The role of judgment in forecasts also comes up in Silver’s discussion of the field where he initially made his reputation. Professional baseball scouts, he now concludes, are more like the National Weather Service’s meteorologists than the local weatherman: the scouts’ judgments contribute to more accurate evaluations of baseball players. A decade ago, when Michael Lewis wrote Moneyball, statheads and scouts eyed each other with suspicion verging on contempt. That was the world of baseball that Silver entered a few years out of college when he turned a childhood interest (“as an annoying little math prodigy, I was attracted to all the numbers in the game”) into a professional career. The statistical model that he developed, called pecota, was not the first to project players’ performances, but he says it had its advantages for a while, until others caught up with its innovations. Revisiting his old predictions of how well minor-league prospects would do in the major leagues, he finds that his system did not perform as well as the more traditional list produced by Baseball America. The old Moneyball battle is over. Supplement a statistical model with trained judgment, and the result is improved predictions.

Silver’s acceptance of judgment in baseball and weather forecasts reflects his more general outlook. The hero of his book is Thomas Bayes, the eighteenth-century English author of a classic theorem showing how to revise a prior estimate of the probability of an event on the basis of additional information. The difficulty that some statisticians have with a Bayesian approach is that it demands an exercise of judgment in establishing “priors,” whereas the dominant “frequentist” approach in statistics seems more objective because judgment plays no role in it. Silver’s discussion of these issues is rather one-sided, and he veers into a personal attack on R.A. Fisher, one of the central figures in the frequentist tradition. But he is right to argue that the demand for judgment as a point of departure in Bayesian thinking has a real merit in forcing the analyst to take background and context into account.
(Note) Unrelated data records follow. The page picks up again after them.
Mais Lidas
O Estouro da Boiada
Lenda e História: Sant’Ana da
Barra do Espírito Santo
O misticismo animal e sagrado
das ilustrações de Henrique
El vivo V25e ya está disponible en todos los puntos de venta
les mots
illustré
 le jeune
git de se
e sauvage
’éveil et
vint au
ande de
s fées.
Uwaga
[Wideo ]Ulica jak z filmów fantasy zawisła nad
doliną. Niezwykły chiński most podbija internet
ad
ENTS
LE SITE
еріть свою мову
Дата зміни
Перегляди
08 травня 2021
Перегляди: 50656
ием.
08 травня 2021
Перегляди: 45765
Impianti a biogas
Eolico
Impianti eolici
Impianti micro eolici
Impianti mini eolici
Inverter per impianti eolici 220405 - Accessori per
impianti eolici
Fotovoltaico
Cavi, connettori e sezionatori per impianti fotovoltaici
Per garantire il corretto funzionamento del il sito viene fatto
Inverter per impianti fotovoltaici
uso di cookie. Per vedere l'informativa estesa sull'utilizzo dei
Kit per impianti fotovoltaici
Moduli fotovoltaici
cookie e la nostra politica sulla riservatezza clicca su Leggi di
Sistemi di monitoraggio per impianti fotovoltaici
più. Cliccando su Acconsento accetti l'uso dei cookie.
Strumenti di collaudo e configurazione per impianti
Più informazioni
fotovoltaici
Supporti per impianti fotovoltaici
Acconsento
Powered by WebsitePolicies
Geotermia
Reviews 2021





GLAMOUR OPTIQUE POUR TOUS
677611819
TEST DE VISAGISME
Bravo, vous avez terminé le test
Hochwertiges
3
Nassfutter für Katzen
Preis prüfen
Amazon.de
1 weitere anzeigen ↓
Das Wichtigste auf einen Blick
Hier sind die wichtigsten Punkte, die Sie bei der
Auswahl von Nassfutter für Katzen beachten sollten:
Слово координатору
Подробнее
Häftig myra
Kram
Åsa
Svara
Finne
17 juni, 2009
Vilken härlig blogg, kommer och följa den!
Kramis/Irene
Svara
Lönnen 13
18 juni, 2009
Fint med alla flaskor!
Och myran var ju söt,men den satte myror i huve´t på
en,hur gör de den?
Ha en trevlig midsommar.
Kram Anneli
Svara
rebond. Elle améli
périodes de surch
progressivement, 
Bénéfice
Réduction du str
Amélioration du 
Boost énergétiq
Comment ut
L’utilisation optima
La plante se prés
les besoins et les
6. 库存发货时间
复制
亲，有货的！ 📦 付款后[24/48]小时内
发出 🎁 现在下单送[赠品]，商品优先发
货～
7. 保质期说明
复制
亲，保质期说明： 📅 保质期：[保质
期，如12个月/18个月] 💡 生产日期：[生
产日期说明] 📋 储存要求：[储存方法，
The Bayesian approach, Silver writes, “encourages us to hold a large number of hypotheses in our head at once, to think about them probabilistically, and to update them frequently when we come across new information that might be more or less consistent with them.” The foxes in Tetlock’s study do this on their own; aggregating the judgments of different forecasters is another way of getting at the same objective. Despite all the problems with economic forecasts, for example, aggregated judgments are more accurate than individual ones. According to Silver, the Survey of Professional Forecasters—a quarterly poll produced by the Federal Reserve Bank of Philadelphia—is “about 20 percent more accurate than the typical individual’s forecast at predicting GDP, 10 percent better at predicting unemployment, and 30 percent better at predicting inflation.”

When Silver turned to election forecasting, he made use of that insight. Aggregating the results of election polls is a way not just of increasing the sample size but also of aggregating the judgments that went into the polling. Yet not every field can profit from that strategy; aggregating earthquake predictions would not do any good. Fortunately, predicting elections is more like predicting the weather than predicting earthquakes. The basic science seems reasonably well-understood. Although elections do not require models that are nearly as complex as the weather, these are two of the fields where forecasting has made substantial progress.

But as Silver’s book highlights, that is not true generally of the forecasting fields, where overconfidence and overreach are the more common pattern. And there lies much of our problem with the uses of forecasting. Many predictions carry more weight than they deserve. In the struggle over the federal budget, we are officially bound to specific—and often arbitrary—numbers produced by economists and statisticians at the Congressional Budget Office. The markets respond nervously to the day’s economic forecasts. One advantage in reading Silver is that if the latest numbers are keeping you up at night, his work may calm your nerves. Your prior judgment may have more value than you realize.